Was ein Federvieh alles anrichtet
Vor Jahrzehnten war Bielefeld das Mekka der Ausgrabungen, als Intendant Heiner Bruns und sein Spartenleiter John Dew die Opernwelt aufhorchen ließen. Aber alles hatten sie damals doch nicht entdeckt, für neugierige Häuser und Dramaturgen ließen sie noch einiges übrig. Jetzt wurde das Theater der Stadt Heidelberg fündig und buchte mit der Wiederaufführung der „komischen“ Oper Die heilige Ente von Hans Gál 96 Jahre nach der Uraufführung und 86 Jahre nach ihrer Verbannung aus dem Repertoire einen mittleren Sensationserfolg. Denn das „Spiel mit Göttern und Menschen“ wartet mit einer schlagkräftigen Musik auf und einem bunten Reigen der Figuren, die - sogar - richtig schön singen durften.

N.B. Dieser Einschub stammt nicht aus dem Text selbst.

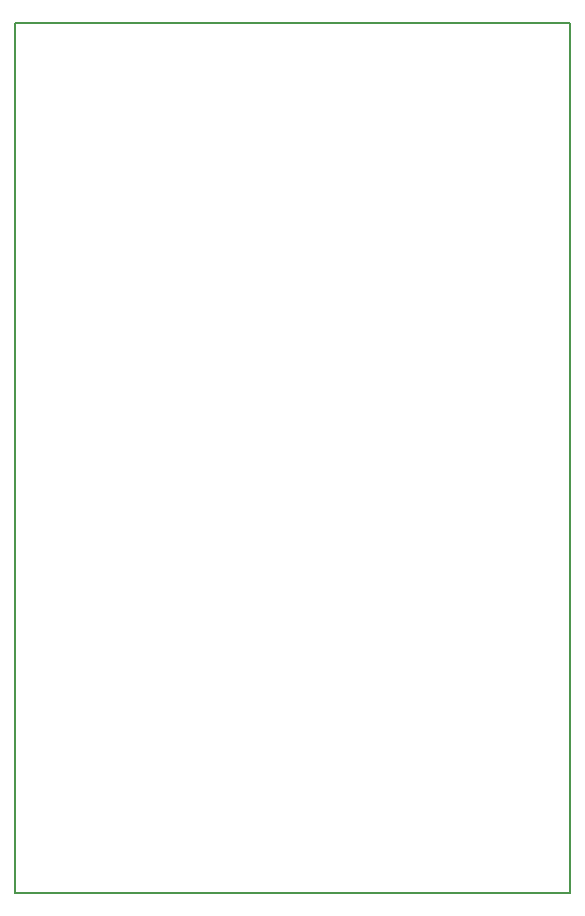
<source format=gbr>
G04 PROTEUS RS274X GERBER FILE*
%FSLAX45Y45*%
%MOMM*%
G01*
%ADD25C,0.203200*%
D25*
X+5000000Y+2667000D02*
X+9699000Y+2667000D01*
X+9699000Y+10033000D01*
X+5000000Y+10033000D01*
X+5000000Y+2667000D01*
M02*

</source>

Hans Gál (1890 bis 1987) hielt sich nach Kriegsdienst ab 1918 als freischaffender Musiker über Wasser, ehe er - auch beflügelt durch den damals großen Erfolg seiner Oper Die heilige Ente - 1929 zum Direktor der Städtischen Musikhochschule Mainz berufen wurde. Vier Jahre später vertrieben ihn die Nazis aus dem Amt einschließlich Veröffentlichungsverbot. Er ging erst nach Wien und konnte 1938 nach England emigrieren, wo er in Edinburgh heimisch wurde. Ein deutsches Schicksal, von dem seine bei der Heidelberger Premiere anwesende Tochter Eva Fox-Gál im Programmheft berichtet.
Gál war ein geschickter Bühnenkomponist, der um Effekte wusste und die Kunst des Instrumentierens souverän beherrschte, insbesondere durch die farbenreiche Verwendung von Holz und Blech. Manchmal klingt seine Musik ein wenig nach Richard Strauss, die grelle Groteske zwischendurch gemahnt vielleicht an Prokofieff, und alles zusammen unmittelbar nach Hans Gál.
Und der Stoff ist skurril und komödiantisch, voll Witz und griffiger Szene. Für ein quasi rituelles Fest beim Mandarin soll Kuli Yang eine Ente liefern. Die quakt herzzerreißend und kommt abhanden. Denn der Kuli passt nicht auf sie auf, weil er sich verbotenerweise in die wunderschöne Li, Gattin des Mandarins, verguckt. Er wird zum Tod verurteilt. Kuli Yang hat einen letzten Wunsch, den Rausch des Vergessens; die Götter vertauschen die Rollen, Kuli Yang schafft als Mandarin die Todesstrafe ab, und so weiter, immer weiter durch die Verwechslungen und Liebesträume. Bis am Ende wieder einiges ins Lot kommt, denn dem Kuli fällt vom Himmel herab ein güldenes Entenei in den Schoß, worauf er ob dieses Wunders zum Bonzen befördert wird, derweil Li wieder zum Mandarin findet.
Regisseurin Sonja Trebes macht daraus einen verrückten Sommernachtstraum, in dem die Figuren durcheinandergewürfelt werden. Dietger Holm am Pult des Philharmonischen Orchesters liefert die aufpeitschende Musik zu, pointiert und drängend, manchmal für manche Gesangslinien zu laut. Das Personal ist gut drauf. Kammersänger Winfrid Mikus überzeugt durch eine über viele Jahre immer gleich hohe Qualität in Tenorstimme und Spiel. Carly Owen macht mit attraktivem Sopran und ebensolchem Aussehen eine begehrenswerte Li, deren Gatte in hellem, noblem Gewand eine Wandlung hin zu Selbsterkenntnis durchmachen darf. Ipca Ramanovic zeigt ihn mit sensiblem, rundem Bariton. Frech agiert Hye-Sung Na als quirlige Tänzerin und Intrigantin; gewohnt stabil agieren James Homann (Gaukler), Wilfried Staber (Bonze) und João Terleira (Haushofmeister). Als verlotterte Zausel sind die Götter (Björn Beyer, Lars Conrad und Han Kim) kostümiert, was die Absicht von Komponist und Librettist unterstreicht, dass Oben und Unten keine gottgewollten Zuordnungen sein müssen, wie auch Mandarin und Kuli beide Seiten des Lebens und der Liebe kennenlernen.
Nach knapp drei Stunden voller klanglicher und szenischer Turbulenzen darf das Premierenpublikum erschöpft aber zufrieden heftigen Beifall spenden.